Sobre amantes e operários
por Marco Piva
Em discurso no Palácio do Planalto, na solenidade que marcou o segundo ano da tentativa de instauração de uma nova ditadura no Brasil em 8 de janeiro de 2023, o presidente Lula cometeu dois deslizes no discurso improvisado que fez. Por absoluta falta de conhecimento histórico da imprensa, a gafe comentada foi quando Lula disse que era um amante da democracia. “Muitas vezes o amante é mais apaixonado do que o marido”, afirmou, para reprovação imediata da primeira-dama Janja da Silva.
A frase retirou em parte o brilho do evento porque alguns jornalistas trocaram a importância de um ato histórico em defesa do país por um assunto menor como se um deslize fruto do improviso fosse um crime capital diante de uma tentativa de golpe de estado, felizmente fracassado.
Mas, a dita “grande imprensa” dos áureos tempos, hoje não passa de uma mídia nanica diante das novas tecnologias e da formação precária de profissionais. Por isso, quem cobriu o evento do Planalto sequer se deu conta de uma outra gafe do presidente, essa muito mais relevante quando falamos de história.
Em certo momento de auto exaltação pela sua trajetória de vida – meritória, diga-se de passagem – Lula lembrou das revoluções russa de 1917 e da cubana de 1959 salientando que nelas não houve a direção de operários, mas de intelectuais, estudantes e “gente de grau” (sic). Fossemos uma agência de checagem dos fatos, veríamos que isso não corresponde à verdade. Foram operários, camponeses e soldados que estiveram à frente do processo revolucionário russo. Em Cuba, os camponeses formaram a força vital para a derrubada da ditadura. Ousasse Lula ir um pouco mais além em seus exemplos, citaria Vietnã e Nicarágua para ver que a mobilização popular é quem faz a roda da história girar, coisa que soube fazer com maestria desde o seu surgimento como a principal liderança sindical do país nas décadas de 1970 e 1980.

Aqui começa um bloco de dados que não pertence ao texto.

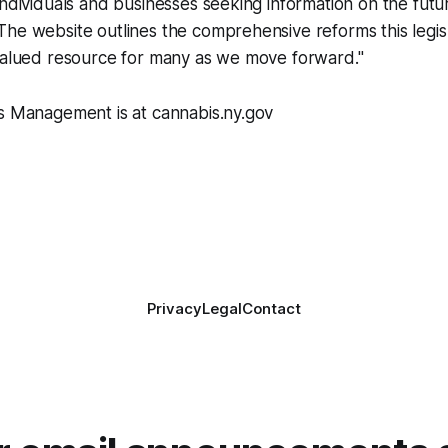
individuals and businesses seeking information on the futu
he website outlines the comprehensive reforms this legis
 valued resource for many as we move forward."
is Management is at cannabis.ny.gov
Privacy
Legal
Contact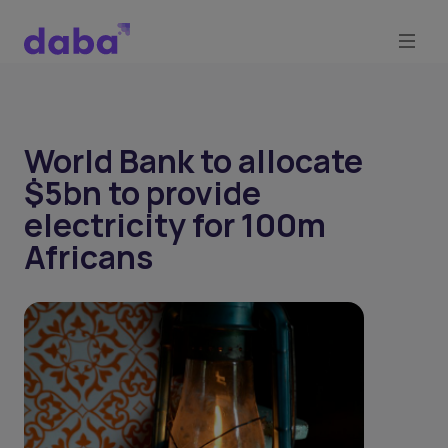
World Bank to allocate
$5bn to provide
electricity for 100m
Africans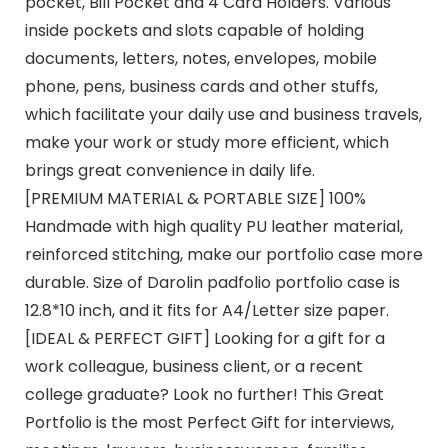
pocket, Bill Pocket and 4 Card Holders. Various
inside pockets and slots capable of holding
documents, letters, notes, envelopes, mobile
phone, pens, business cards and other stuffs,
which facilitate your daily use and business travels,
make your work or study more efficient, which
brings great convenience in daily life.
[PREMIUM MATERIAL & PORTABLE SIZE] 100%
Handmade with high quality PU leather material,
reinforced stitching, make our portfolio case more
durable. Size of Darolin padfolio portfolio case is
12.8*10 inch, and it fits for A4/Letter size paper.
[IDEAL & PERFECT GIFT] Looking for a gift for a
work colleague, business client, or a recent
college graduate? Look no further! This Great
Portfolio is the most Perfect Gift for interviews,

No entanto, foi ao se referir ao PT, do qual se destaca como principal fundador, que Lula deslizou em seu conhecimento histórico. Afirmou o presidente que sua agremiação partidária foi a única do Brasil a ser formada por operários. Data venia, caro presidente, em março de 1922 foi criado o primeiro partido da classe trabalhadora brasileira. A direção do Partido Comunista Brasileiro (PCB) tinha alfaiate, barbeiro, ferroviário, artesão, gráfico, funcionário público e eletricista, um mosaico representativo da classe trabalhadora do início do século 20. A exceção, na escala de grau mal explicada por Lula, foi o jornalista Astrojildo Pereira, pai do famoso humorista Agildo Ribeiro, que se destacou com atuações memoráveis ao lado de Chico Anysio.
Conhecer história é fundamental para qualquer cidadão e, principalmente, para o dirigente de um país. É fundamental corrigir os erros do passado para que se possa apontar melhores perspectivas de futuro. O ato de 8 de janeiro foi simbólico nesse sentido, mas não merecia ser diminuído por conta de deslizes naturais de quem fala de improviso, característica importante de uma liderança carismática como Lula. Se reparo a imprensa tivesse que fazer seria sobre a própria história brasileira, o que talvez é exigir demais. Felizmente, ainda estamos aqui, como disse o presidente.
Marco Piva é jornalista, diretor de redação dos canais de YouTube China Global News e O Planeta Azul.